Truly Darkly Deeply is one of my absolute favourite thrillers, and so I was super excited to see Victoria had written a new one. And anyone who shares my name instantly earns at least one gold star in my reviews before I’ve even opened the book.
This is just what I was expecting. It’s thrilling and twisty turny, and emotional, and frightening, and so well written and accomplished. It reads like a proper true crime story and it has you caught in its net right from the very first chapter.
I’m not going to spoil it, obviously, but it has so many twists and turns it’ll have you audibly gaping at what direction it’s taking, and you have to reread bits, so shocked at new developments. In fact, now I’ve finished it, I might reread it, knowing what I do now, I wonder if it would read differently.

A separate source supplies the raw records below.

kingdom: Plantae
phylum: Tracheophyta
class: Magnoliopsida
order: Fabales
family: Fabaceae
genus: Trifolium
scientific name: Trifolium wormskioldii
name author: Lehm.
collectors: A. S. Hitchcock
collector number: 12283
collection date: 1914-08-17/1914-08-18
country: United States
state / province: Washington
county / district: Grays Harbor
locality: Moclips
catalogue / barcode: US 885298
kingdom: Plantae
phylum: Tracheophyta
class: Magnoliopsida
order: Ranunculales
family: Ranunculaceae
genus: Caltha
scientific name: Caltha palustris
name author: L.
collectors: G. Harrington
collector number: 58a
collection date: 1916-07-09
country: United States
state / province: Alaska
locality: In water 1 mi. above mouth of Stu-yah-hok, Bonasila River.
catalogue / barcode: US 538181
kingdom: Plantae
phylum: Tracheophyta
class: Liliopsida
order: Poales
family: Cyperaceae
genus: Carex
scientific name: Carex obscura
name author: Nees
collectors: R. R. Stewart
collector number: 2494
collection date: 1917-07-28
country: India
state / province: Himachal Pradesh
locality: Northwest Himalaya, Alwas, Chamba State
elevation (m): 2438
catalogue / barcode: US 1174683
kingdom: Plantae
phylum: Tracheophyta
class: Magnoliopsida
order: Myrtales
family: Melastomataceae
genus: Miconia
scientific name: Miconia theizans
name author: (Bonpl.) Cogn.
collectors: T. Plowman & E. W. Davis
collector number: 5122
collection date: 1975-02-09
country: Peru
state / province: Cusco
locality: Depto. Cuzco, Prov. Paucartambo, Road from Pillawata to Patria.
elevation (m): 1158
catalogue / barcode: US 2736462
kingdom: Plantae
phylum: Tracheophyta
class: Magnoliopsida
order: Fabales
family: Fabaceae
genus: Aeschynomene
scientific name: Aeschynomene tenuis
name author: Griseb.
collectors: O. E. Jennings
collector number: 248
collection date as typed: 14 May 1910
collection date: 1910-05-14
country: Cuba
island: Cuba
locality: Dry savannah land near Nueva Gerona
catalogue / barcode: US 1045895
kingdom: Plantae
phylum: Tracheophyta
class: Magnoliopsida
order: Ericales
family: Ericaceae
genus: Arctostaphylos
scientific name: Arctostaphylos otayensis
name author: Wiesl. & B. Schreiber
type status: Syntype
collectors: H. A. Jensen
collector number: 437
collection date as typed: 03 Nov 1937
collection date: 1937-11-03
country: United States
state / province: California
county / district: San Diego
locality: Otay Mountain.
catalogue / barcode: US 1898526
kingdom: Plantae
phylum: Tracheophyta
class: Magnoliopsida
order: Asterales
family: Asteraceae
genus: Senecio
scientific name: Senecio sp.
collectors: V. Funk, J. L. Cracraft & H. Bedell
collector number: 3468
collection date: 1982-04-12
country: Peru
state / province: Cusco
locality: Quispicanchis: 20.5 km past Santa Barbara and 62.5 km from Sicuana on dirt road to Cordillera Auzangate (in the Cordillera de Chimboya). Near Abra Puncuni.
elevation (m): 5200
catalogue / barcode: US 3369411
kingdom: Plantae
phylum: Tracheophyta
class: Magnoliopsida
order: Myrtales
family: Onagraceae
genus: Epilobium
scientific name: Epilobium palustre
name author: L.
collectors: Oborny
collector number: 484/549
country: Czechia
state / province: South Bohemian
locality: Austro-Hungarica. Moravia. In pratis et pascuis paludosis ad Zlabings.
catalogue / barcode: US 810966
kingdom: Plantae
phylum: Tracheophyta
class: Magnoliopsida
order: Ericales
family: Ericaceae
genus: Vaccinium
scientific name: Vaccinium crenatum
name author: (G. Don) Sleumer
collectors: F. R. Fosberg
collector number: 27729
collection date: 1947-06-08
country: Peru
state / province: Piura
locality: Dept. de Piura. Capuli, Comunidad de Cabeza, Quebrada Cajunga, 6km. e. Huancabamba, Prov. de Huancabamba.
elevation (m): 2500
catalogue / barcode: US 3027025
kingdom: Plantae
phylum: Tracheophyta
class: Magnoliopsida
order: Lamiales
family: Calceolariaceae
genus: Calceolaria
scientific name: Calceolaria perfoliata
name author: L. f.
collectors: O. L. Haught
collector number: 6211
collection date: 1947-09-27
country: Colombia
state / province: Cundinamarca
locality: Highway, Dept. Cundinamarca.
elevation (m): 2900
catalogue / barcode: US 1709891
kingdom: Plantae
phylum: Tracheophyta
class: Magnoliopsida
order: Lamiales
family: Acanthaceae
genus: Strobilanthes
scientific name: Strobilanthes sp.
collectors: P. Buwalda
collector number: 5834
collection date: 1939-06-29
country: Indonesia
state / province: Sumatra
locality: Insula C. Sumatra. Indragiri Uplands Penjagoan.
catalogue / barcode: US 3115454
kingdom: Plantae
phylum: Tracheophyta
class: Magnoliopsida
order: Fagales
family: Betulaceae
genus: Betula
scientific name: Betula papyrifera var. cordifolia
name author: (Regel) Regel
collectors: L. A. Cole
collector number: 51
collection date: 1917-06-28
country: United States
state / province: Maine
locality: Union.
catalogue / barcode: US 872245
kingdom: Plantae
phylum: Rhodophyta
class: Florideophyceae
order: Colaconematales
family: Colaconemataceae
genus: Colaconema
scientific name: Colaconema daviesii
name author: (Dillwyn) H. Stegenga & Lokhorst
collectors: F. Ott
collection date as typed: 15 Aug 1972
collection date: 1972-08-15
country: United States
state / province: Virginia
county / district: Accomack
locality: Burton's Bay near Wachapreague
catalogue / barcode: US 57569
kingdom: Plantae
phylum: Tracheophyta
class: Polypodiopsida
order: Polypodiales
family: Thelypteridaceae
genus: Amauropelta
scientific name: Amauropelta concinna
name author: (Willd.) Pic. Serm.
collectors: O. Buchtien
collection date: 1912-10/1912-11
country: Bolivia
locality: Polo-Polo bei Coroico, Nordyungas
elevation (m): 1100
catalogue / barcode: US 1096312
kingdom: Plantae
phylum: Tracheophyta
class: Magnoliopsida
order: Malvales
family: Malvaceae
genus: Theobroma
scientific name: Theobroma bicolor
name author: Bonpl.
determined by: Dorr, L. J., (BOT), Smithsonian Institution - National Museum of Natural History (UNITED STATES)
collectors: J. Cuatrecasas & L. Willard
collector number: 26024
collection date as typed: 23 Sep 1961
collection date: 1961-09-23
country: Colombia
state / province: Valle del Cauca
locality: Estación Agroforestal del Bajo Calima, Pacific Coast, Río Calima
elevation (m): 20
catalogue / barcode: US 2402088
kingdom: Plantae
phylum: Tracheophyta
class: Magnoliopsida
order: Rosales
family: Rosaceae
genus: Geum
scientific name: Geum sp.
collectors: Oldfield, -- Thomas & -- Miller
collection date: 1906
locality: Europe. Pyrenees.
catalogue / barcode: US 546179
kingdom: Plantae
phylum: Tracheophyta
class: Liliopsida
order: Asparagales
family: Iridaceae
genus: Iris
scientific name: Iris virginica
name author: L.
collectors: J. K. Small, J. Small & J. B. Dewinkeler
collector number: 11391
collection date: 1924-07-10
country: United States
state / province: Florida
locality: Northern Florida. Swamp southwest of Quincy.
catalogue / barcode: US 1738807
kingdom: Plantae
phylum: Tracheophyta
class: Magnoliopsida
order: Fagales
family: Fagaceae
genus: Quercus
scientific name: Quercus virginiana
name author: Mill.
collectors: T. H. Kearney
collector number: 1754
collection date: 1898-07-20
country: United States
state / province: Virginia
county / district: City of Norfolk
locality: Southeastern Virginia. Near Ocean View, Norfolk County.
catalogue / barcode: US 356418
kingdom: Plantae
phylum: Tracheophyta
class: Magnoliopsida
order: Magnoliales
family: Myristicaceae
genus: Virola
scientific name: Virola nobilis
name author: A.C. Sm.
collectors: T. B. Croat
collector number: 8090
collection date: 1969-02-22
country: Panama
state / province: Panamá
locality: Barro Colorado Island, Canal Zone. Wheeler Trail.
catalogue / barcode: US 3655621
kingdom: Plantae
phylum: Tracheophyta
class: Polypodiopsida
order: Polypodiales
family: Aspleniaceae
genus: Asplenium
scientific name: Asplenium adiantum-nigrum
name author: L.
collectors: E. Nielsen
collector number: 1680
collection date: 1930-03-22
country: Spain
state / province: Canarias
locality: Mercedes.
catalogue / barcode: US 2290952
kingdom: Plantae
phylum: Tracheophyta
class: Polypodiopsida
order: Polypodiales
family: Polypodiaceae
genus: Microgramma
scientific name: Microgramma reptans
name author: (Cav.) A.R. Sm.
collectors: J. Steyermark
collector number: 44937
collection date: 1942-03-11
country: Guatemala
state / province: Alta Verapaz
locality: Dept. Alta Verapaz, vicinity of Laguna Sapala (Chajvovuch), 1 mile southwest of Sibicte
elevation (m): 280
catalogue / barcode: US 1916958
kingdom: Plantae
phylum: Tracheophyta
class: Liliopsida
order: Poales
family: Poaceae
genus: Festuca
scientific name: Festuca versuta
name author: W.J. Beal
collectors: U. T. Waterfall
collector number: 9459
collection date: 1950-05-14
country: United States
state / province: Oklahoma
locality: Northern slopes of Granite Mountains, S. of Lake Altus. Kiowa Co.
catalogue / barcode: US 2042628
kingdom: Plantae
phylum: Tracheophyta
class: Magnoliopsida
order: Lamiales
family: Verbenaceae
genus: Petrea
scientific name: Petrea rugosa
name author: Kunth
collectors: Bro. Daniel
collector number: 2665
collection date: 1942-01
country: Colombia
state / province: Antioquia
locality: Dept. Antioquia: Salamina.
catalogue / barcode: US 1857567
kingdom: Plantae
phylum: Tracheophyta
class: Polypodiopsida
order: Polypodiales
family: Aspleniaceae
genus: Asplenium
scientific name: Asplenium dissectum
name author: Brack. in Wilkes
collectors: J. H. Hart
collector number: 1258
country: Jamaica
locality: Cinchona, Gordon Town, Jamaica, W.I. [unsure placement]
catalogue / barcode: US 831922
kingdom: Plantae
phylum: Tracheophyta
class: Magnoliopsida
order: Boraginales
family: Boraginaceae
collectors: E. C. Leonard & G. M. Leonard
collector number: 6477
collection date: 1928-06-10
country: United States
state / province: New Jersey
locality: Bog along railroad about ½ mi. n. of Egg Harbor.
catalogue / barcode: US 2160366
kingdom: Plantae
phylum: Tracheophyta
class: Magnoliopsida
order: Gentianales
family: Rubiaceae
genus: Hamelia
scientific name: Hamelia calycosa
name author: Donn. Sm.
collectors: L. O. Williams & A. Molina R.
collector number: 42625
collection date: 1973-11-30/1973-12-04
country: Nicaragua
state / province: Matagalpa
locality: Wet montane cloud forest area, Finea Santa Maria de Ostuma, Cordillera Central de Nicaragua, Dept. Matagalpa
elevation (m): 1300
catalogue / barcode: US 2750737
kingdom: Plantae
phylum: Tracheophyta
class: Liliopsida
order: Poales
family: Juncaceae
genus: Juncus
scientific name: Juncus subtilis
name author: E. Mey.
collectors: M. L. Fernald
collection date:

Victoria is great at manipulating her storyline in order to manipulate the reader. You’re never 100% sure that what you’re reading is right, you don’t know who or what to trust or believe. It takes someone special to be able to write like that and it still be an entertaining and enjoyable read.
This isn’t a linear story. It has the main present timeline, which I suppose is linear, but it flashes back to before the incident, and straight after the incident. It’s a brilliant way of dropping clues and offering suspects. It builds up the tension which is exactly what you want for this genre of book.
It’s not always the easiest thing to read. There are some shocking scenes and topics that leave an unsavoury taste in your mouth, but they really help to increase the discomfort you feel at reading this story. And it makes you think about good vs evil: are people 100% one or the other, are there shades of both, can we truly know who another person is?
This is more than a missing-person as such. It has such depth. It’s a lost child mystery, a murder mystery, a psychological thriller. It really makes you question everyone and everything.
It is brilliantly created with the perfect pacing, fabulous characters, a thrilling plot, and a shocking conclusion. Considering how thrilling and topsy turvy it is, it is a really easy read. I read it in just two sittings. It flows off the page and you’re just constantly eager for more, more. more.
This may only be the second book of hers I have read, but she’s definitely up there with the best thriller writers around, and she’ll be one that I keep an eye out for, when it comes to new books to read.